start

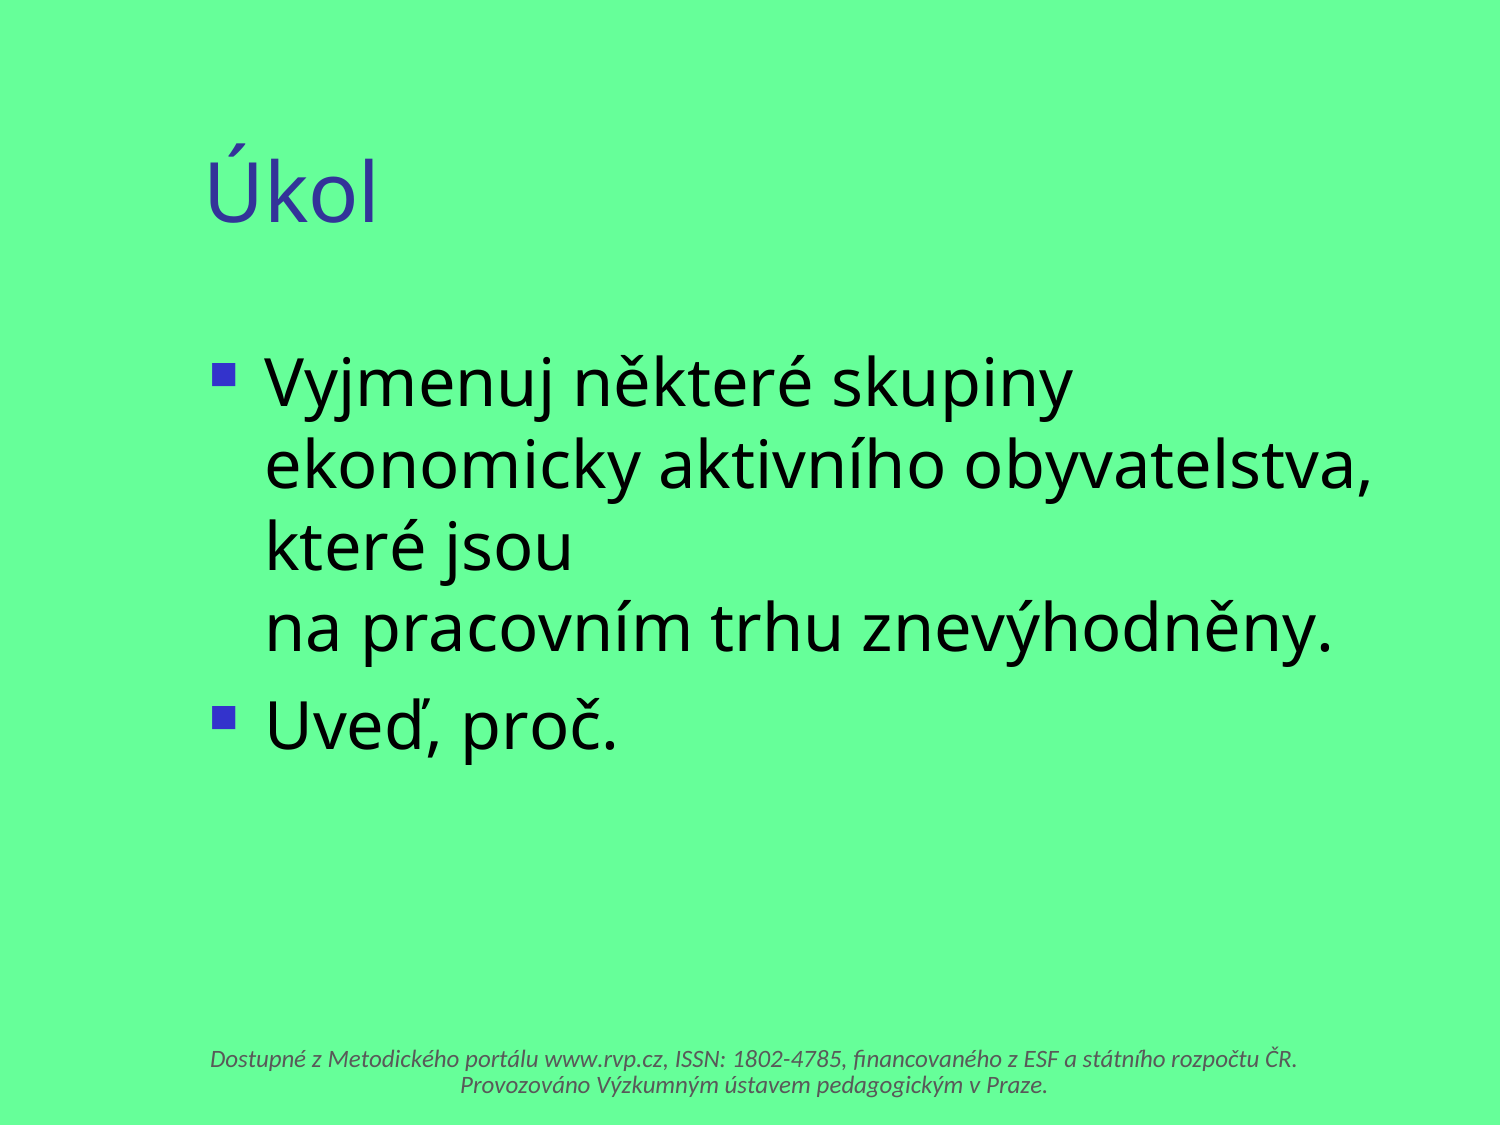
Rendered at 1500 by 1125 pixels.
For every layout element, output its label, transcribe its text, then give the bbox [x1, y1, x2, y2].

list Vyjmenuj některé skupiny ekonomicky aktivního obyvatelstva, které jsou na pracovním trhu znevýhodněny. Uveď, proč. [193, 331, 1469, 1032]
title Úkol [188, 7, 1467, 248]
text_box Dostupné z Metodického portálu www.rvp.cz, ISSN: 1802-4785, financovaného z ESF a státního rozpočtu ČR. Provozováno Výzkumným ústavem pedagogickým v Praze. [133, 1042, 1377, 1103]
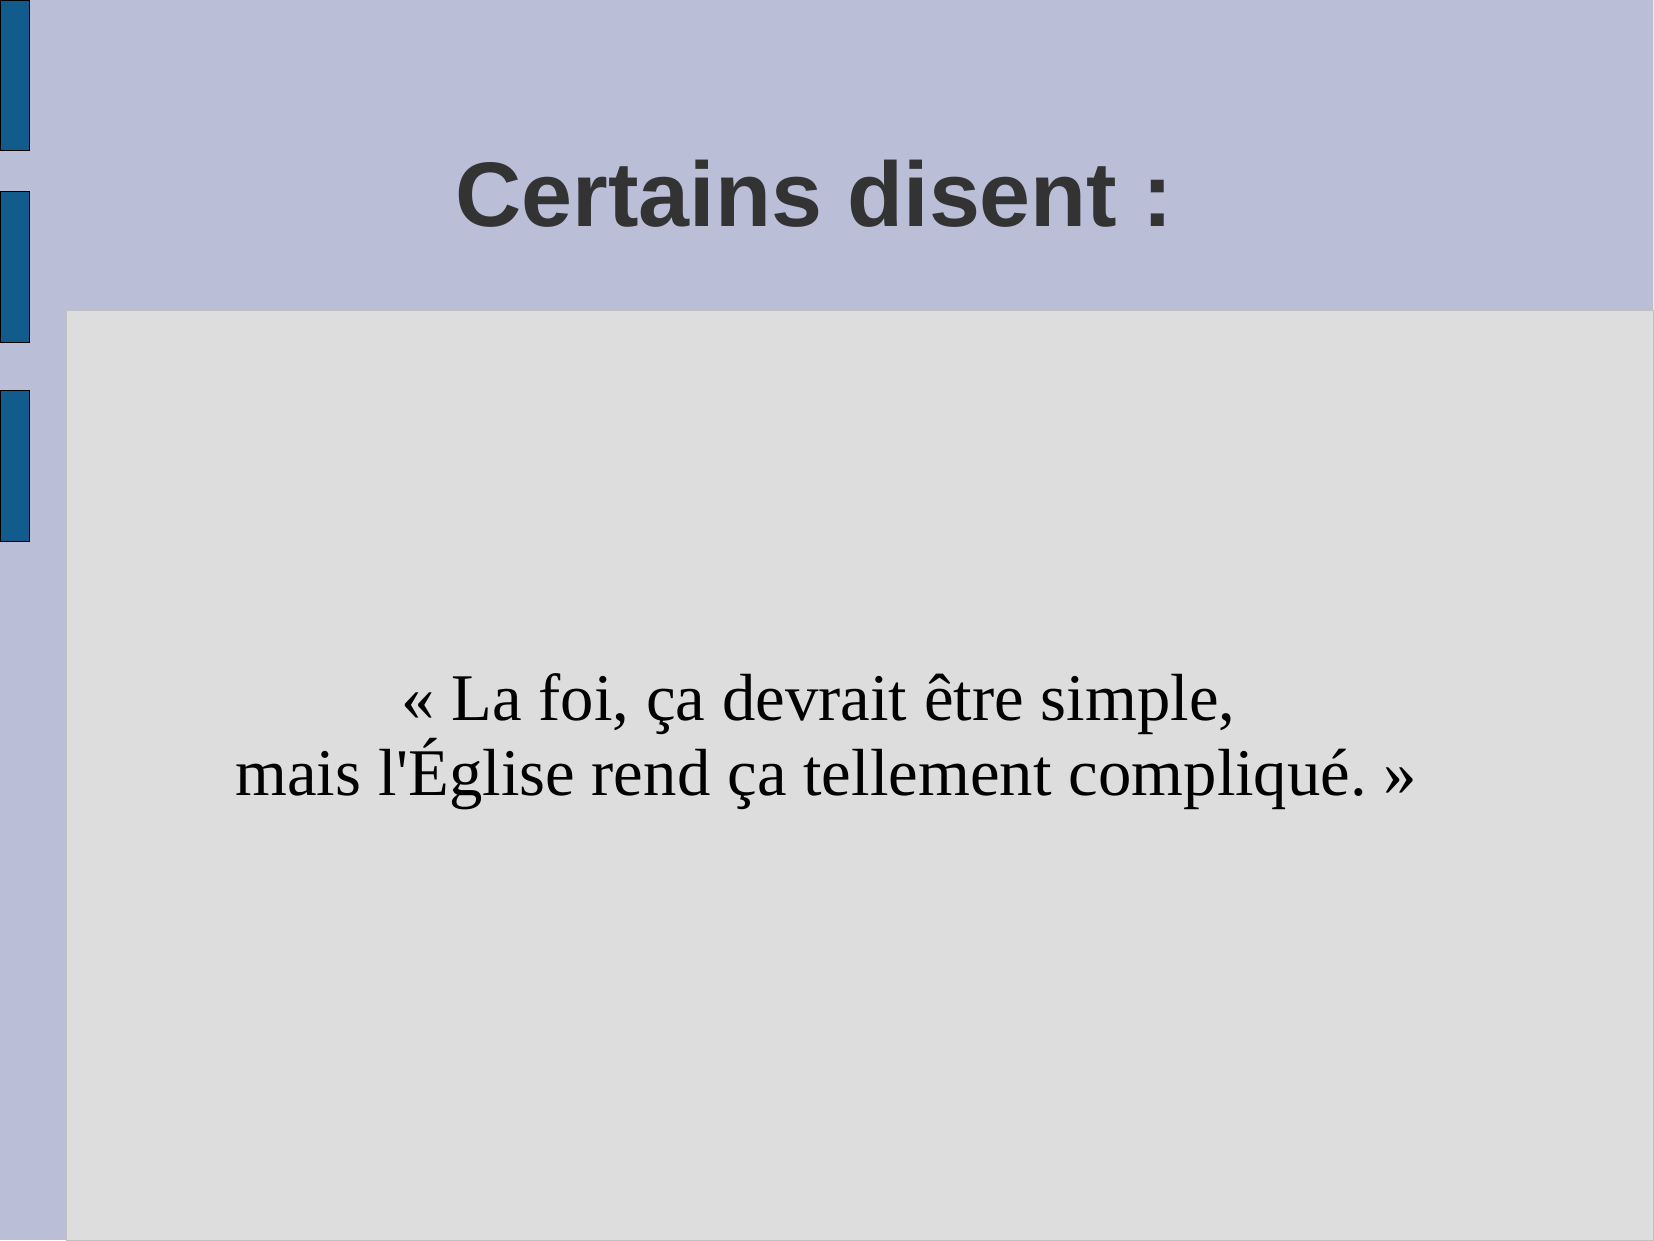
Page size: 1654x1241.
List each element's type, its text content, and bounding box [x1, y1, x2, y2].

subtitle « La foi, ça devrait être simple, mais l'Église rend ça tellement compliqué. » [121, 352, 1534, 1119]
title Certains disent : [121, 98, 1534, 291]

end

Goal of the exercise: Please reproduce the entries from the line that has "Page size: 1654x1241." through the end of the entries, substituting "enclosing box" for "bounding box" and leaving everything else unchanged.

Answer to this task:
Page size: 1654x1241.
List each element's type, its text content, and enclosing box [x1, y1, x2, y2].

subtitle « La foi, ça devrait être simple, mais l'Église rend ça tellement compliqué. » [121, 352, 1534, 1119]
title Certains disent : [121, 98, 1534, 291]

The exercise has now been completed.